[Opening SOURCE EXTRACT section]
Here, $U$ corresponds to the amplitude of the flow, $\chi _1$ and $\chi _2$ are random phases between 0 and $2 {\rm \pi}$ (see table 1 for the first ten values) and $n$ is an integer. The trajectory $\boldsymbol {x}_i$ of a tracer initially at $(x_0,y_0)$ can be integrated analytically during each time interval. For example, for the $n$th time interval, $x_i$ is constant during step 1 (i.e. for $t \in [n;n+{1}/{2}]$) because the $x$ velocity vanishes; $x_i(t)$ is thus equal to $x_i(n)$ such that the $y$ velocity is constant. The $y$ position is thus linear in time $y_i(t)=y_i(n) + U (t-n) \sin [2 {\rm \pi}x_i(n) + \chi _1(n)]$. Similarly, $y_i$ is constant during step 2 such that its $x$ velocity is constant and $x_i(t)=x_i(n) + U (t-n-{1}/{2}) \sin [2 {\rm \pi}y_i(n+{1}/{2}) + \chi _2(n)]$, where we have used the fact that $x_i(n+1/2)=x_i(n)$. It should be noted that $y_i$ is constant during step 2 such that $y_i(n+1/2)=y_i(n+1)$. To conclude, the positions at time $t=n$ are simply obtained by applying

(3.3)$$\begin{gather} y_i(n+1) = y_i(n) + \frac{U}{2} \sin[2 {\rm \pi}x_i(n) + \chi_1(n)], \end{gather}$$
(3.4)$$\begin{gather}x_i(n+1) = x_i(n) + \frac{U}{2} \sin[2 {\rm \pi}y_i(n+1)+ \chi_2(n)] , \end{gather}$$

for $n=0, 1, 2,\ldots, T_{{max}}$.

Table 1. Phases for the 2-D and 3-D sine flow.
[Closing SOURCE EXTRACT section]
— DIRECTIVE A —
Using the sine flow excerpt, answer these questions:
(i) Between which values do the random phases χ₁ and χ₂ lie?
(ii) During step 1, which velocity vanishes?
(iii) What does Table 1 give?
The sine flow excerpt and the rows have no connection to each other.
[Opening EXCERPTED DATA section]
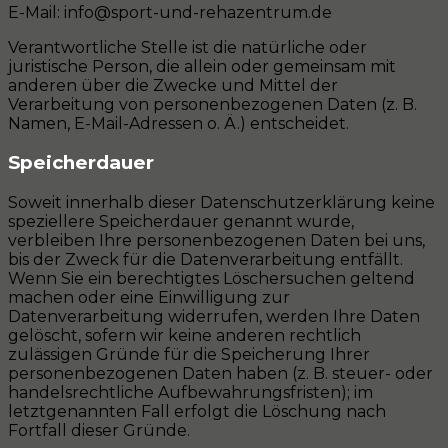
E-Mail: info@sport-und-rehazentrum.de
Verantwortliche Stelle ist die natürliche oder
juristische Person, die allein oder gemeinsam mit
anderen über die Zwecke und Mittel der
Verarbeitung von personenbezogenen Daten (z. B.
Namen, E-Mail-Adressen o. Ä.) entscheidet.
Speicherdauer
Soweit innerhalb dieser Datenschutzerklärung keine
speziellere Speicherdauer genannt wurde,
verbleiben Ihre personenbezogenen Daten bei uns,
bis der Zweck für die Datenverarbeitung entfällt.
Wenn Sie ein berechtigtes Löschersuchen geltend
machen oder eine Einwilligung zur
Datenverarbeitung widerrufen, werden Ihre Daten
gelöscht, sofern wir keine anderen rechtlich
zulässigen Gründe für die Speicherung Ihrer
personenbezogenen Daten haben (z. B. steuer- oder
handelsrechtliche Aufbewahrungsfristen); im
letztgenannten Fall erfolgt die Löschung nach
Fortfall dieser Gründe.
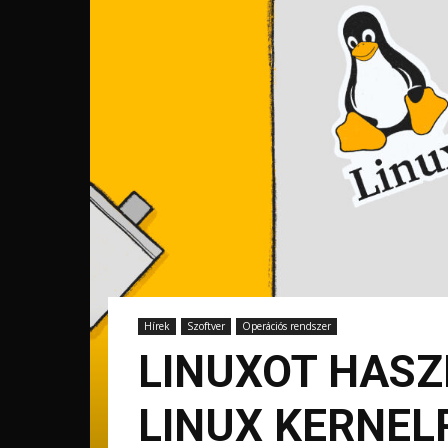
Hírek
Szoftver
Operációs rendszer
LINUXOT HASZN
LINUX KERNEL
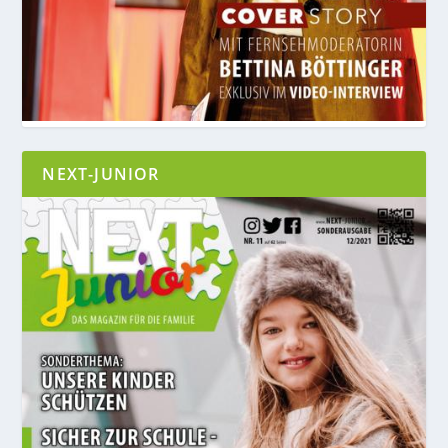
NEXT-JUNIOR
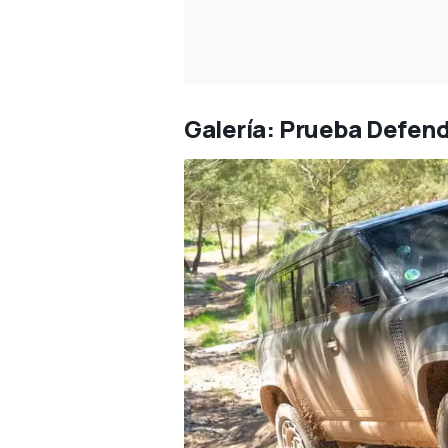
Galería: Prueba Defen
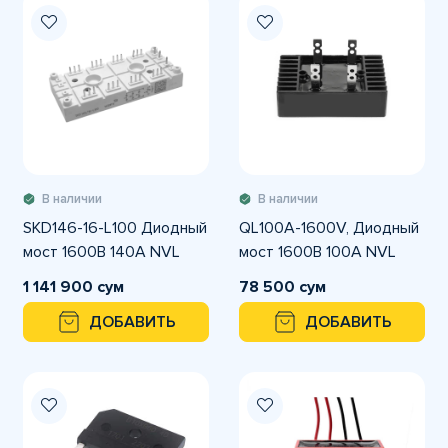
В наличии
В наличии
SKD146-16-L100 Диодный
QL100A-1600V, Диодный
мост 1600В 140А NVL
мост 1600В 100А NVL
1 141 900 сум
78 500 сум
ДОБАВИТЬ
ДОБАВИТЬ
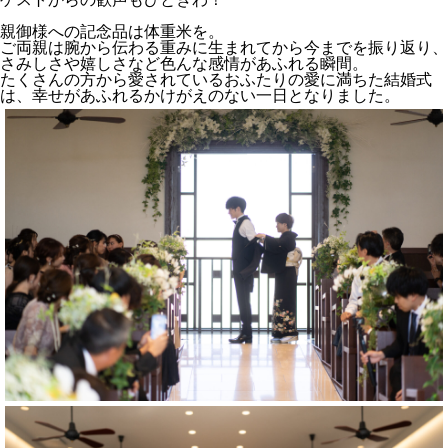
親御様への記念品は体重米を。
ご両親は腕から伝わる重みに生まれてから今までを振り返り、
さみしさや嬉しさなど色んな感情があふれる瞬間。
たくさんの方から愛されているおふたりの愛に満ちた結婚式
は、幸せがあふれるかけがえのない一日となりました。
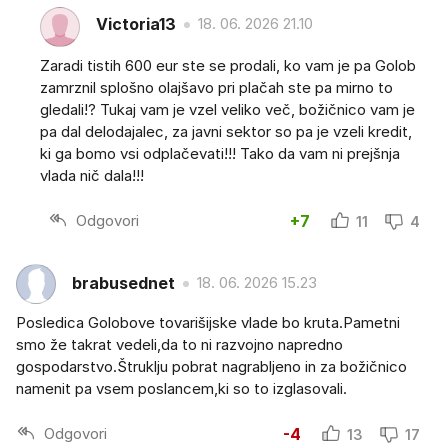
Victoria13
18. 06. 2026 21.10
Zaradi tistih 600 eur ste se prodali, ko vam je pa Golob
zamrznil splošno olajšavo pri plačah ste pa mirno to
gledali!? Tukaj vam je vzel veliko več, božičnico vam je
pa dal delodajalec, za javni sektor so pa je vzeli kredit,
ki ga bomo vsi odplačevati!!! Tako da vam ni prejšnja
vlada nič dala!!!
Odgovori
+7
11
4
brabusednet
18. 06. 2026 15.23
Posledica Golobove tovarišijske vlade bo kruta.Pametni
smo že takrat vedeli,da to ni razvojno napredno
gospodarstvo.Štruklju pobrat nagrabljeno in za božičnico
namenit pa vsem poslancem,ki so to izglasovali.
Odgovori
-4
13
17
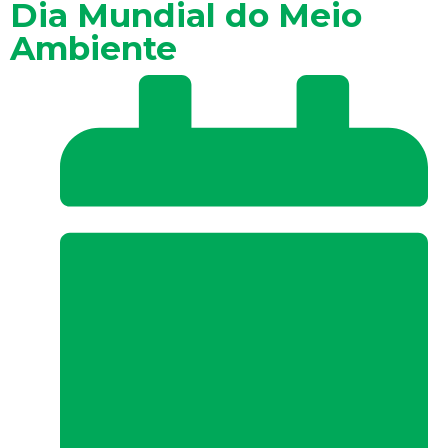
Dia Mundial do Meio
Ambiente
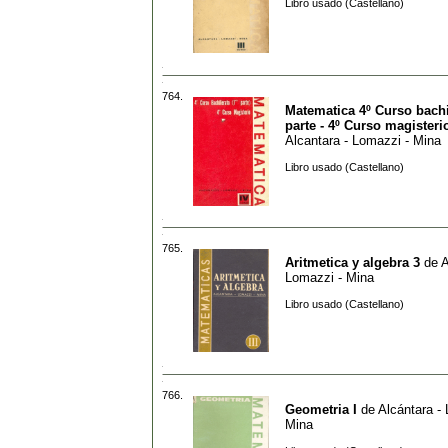
Libro usado (Castellano)
764.
Matematica 4º Curso bachi
parte - 4º Curso magisteri
Alcantara - Lomazzi - Mina
Libro usado (Castellano)
765.
Aritmetica y algebra 3
de
A
Lomazzi - Mina
Libro usado (Castellano)
766.
Geometria I
de
Alcántara -
Mina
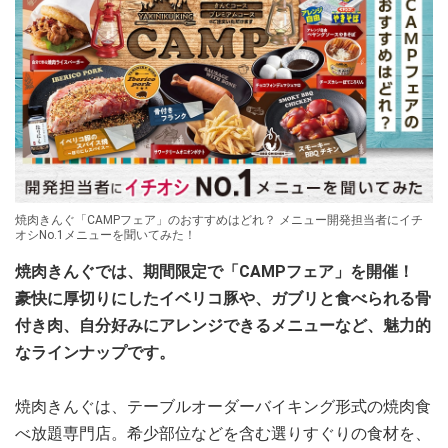
焼肉きんぐ「CAMPフェア」のおすすめはどれ？ メニュー開発担当者にイチ
オシNo.1メニューを聞いてみた！
焼肉きんぐでは、期間限定で「CAMPフェア」を開催！
豪快に厚切りにしたイベリコ豚や、ガブリと食べられる骨
付き肉、自分好みにアレンジできるメニューなど、魅力的
なラインナップです。
焼肉きんぐは、テーブルオーダーバイキング形式の焼肉食
べ放題専門店。希少部位などを含む選りすぐりの食材を、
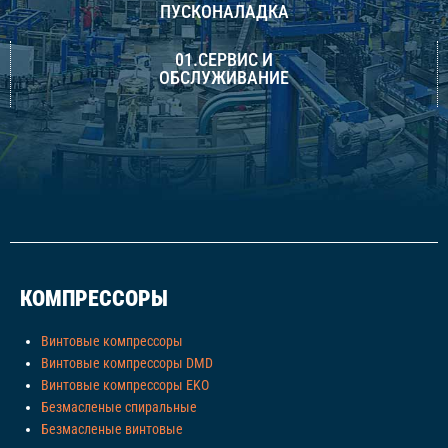
ПУСКОНАЛАДКА
01.СЕРВИС И
ОБСЛУЖИВАНИЕ
КОМПРЕССОРЫ
Винтовые компрессоры
Винтовые компрессоры DMD
Винтовые компрессоры EKO
Безмасленые спиральные
Безмасленые винтовые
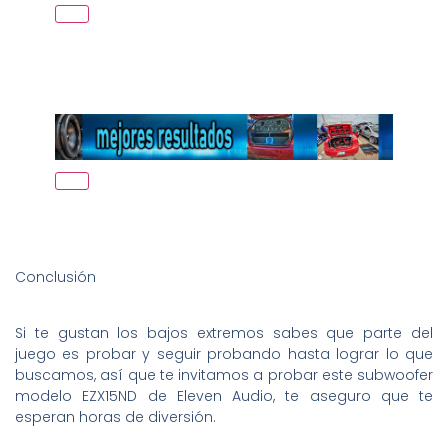
Conclusión
Si te gustan los bajos extremos sabes que parte del
juego es probar y seguir probando hasta lograr lo que
buscamos, así que te invitamos a probar este subwoofer
modelo EZX15ND de Eleven Audio, te aseguro que te
esperan horas de diversión.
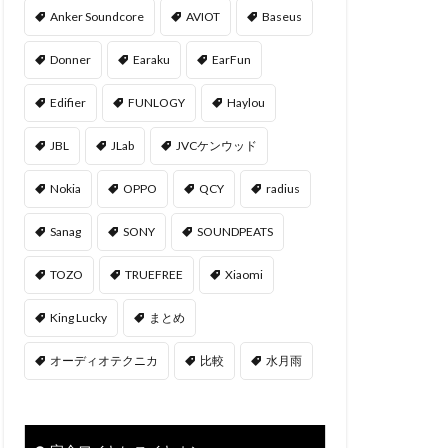
Anker Soundcore
AVIOT
Baseus
Donner
Earaku
EarFun
Edifier
FUNLOGY
Haylou
JBL
JLab
JVCケンウッド
Nokia
OPPO
QCY
radius
Sanag
SONY
SOUNDPEATS
TOZO
TRUEFREE
Xiaomi
‎King Lucky
まとめ
オーディオテクニカ
比較
水月雨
[Closing EXCERPTED DATA section]
— DIRECTIVE B —
Convert the rows, not the sine flow excerpt, into a Markdown table with the columns Row and Line. Start at the beginning of the rows and go through the line holding "Namen, E-Mail-Adressen o. Ä.) entscheidet.", inclusive, giving a row number and the line for each, with blank lines and the pictures left out.

— EXERCISE ANSWER A —
(i) Between 0 and 2π.
(ii) The x velocity.
(iii) Phases for the 2-D and 3-D sine flow.

— EXERCISE ANSWER B —
| Row | Line |
|---|---|
| 1 | E-Mail: info@sport-und-rehazentrum.de |
| 2 | Verantwortliche Stelle ist die natürliche oder |
| 3 | juristische Person, die allein oder gemeinsam mit |
| 4 | anderen über die Zwecke und Mittel der |
| 5 | Verarbeitung von personenbezogenen Daten (z. B. |
| 6 | Namen, E-Mail-Adressen o. Ä.) entscheidet. |